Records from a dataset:
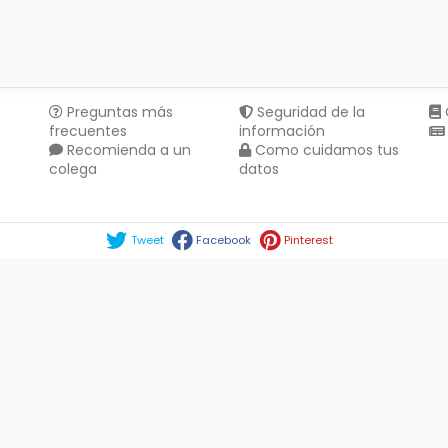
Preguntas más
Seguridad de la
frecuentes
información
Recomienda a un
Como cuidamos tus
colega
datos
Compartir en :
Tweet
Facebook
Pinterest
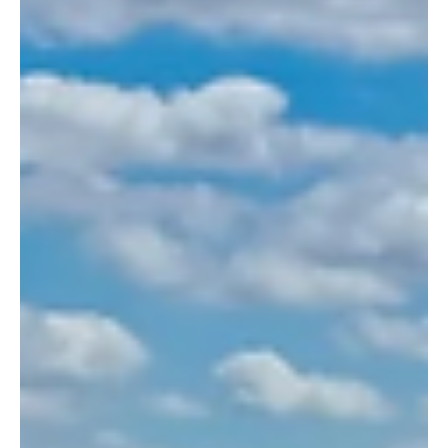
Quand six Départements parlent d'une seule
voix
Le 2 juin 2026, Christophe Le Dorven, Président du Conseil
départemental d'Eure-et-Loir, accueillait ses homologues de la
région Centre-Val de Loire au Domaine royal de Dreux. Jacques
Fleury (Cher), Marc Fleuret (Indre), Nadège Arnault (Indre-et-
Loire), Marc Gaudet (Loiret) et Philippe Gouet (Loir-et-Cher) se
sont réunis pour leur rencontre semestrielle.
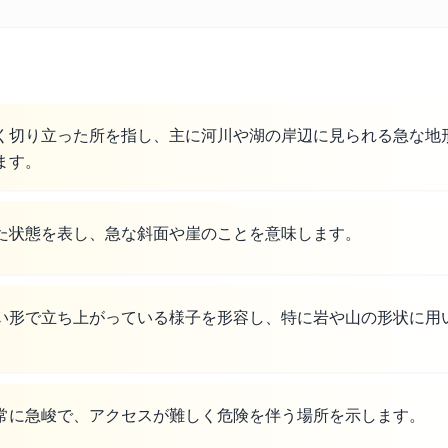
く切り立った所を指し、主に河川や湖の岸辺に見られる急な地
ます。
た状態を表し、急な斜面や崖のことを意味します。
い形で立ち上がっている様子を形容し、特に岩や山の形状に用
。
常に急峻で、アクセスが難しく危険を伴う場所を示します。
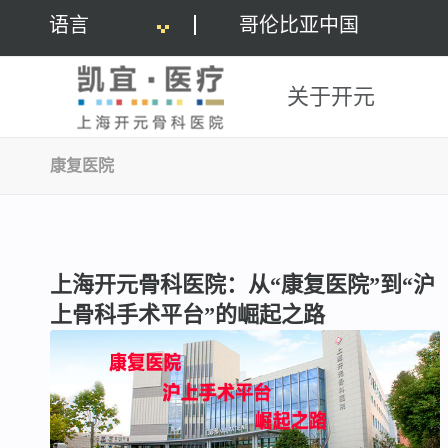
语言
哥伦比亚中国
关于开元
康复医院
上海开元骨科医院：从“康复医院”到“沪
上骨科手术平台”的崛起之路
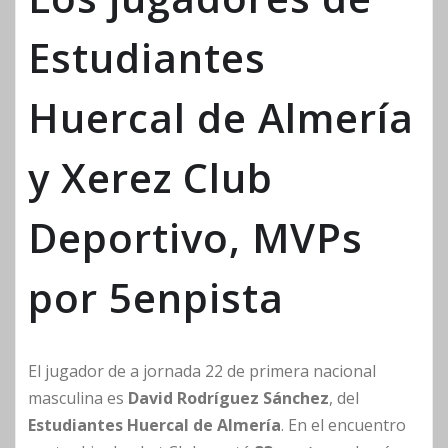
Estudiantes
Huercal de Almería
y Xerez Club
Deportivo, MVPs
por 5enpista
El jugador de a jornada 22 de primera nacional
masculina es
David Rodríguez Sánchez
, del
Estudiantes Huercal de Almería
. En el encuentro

#### HOW TO COMPLETE THIS TASK:
Omitting all images, retype each line of the records precisely.

#### RESPONSE FOR THIS EXERCISE:
Preguntas más
Seguridad de la
frecuentes
información
Recomienda a un
Como cuidamos tus
colega
datos
Compartir en :
Tweet
Facebook
Pinterest
Quand six Départements parlent d'une seule
voix
Le 2 juin 2026, Christophe Le Dorven, Président du Conseil
départemental d'Eure-et-Loir, accueillait ses homologues de la
région Centre-Val de Loire au Domaine royal de Dreux. Jacques
Fleury (Cher), Marc Fleuret (Indre), Nadège Arnault (Indre-et-
Loire), Marc Gaudet (Loiret) et Philippe Gouet (Loir-et-Cher) se
sont réunis pour leur rencontre semestrielle.
く切り立った所を指し、主に河川や湖の岸辺に見られる急な地
ます。
た状態を表し、急な斜面や崖のことを意味します。
い形で立ち上がっている様子を形容し、特に岩や山の形状に用
。
常に急峻で、アクセスが難しく危険を伴う場所を示します。
语言
哥伦比亚中国
关于开元
康复医院
上海开元骨科医院：从“康复医院”到“沪
上骨科手术平台”的崛起之路
Estudiantes
Huercal de Almería
y Xerez Club
Deportivo, MVPs
por 5enpista
El jugador de a jornada 22 de primera nacional
masculina es
David Rodríguez Sánchez
, del
Estudiantes Huercal de Almería
. En el encuentro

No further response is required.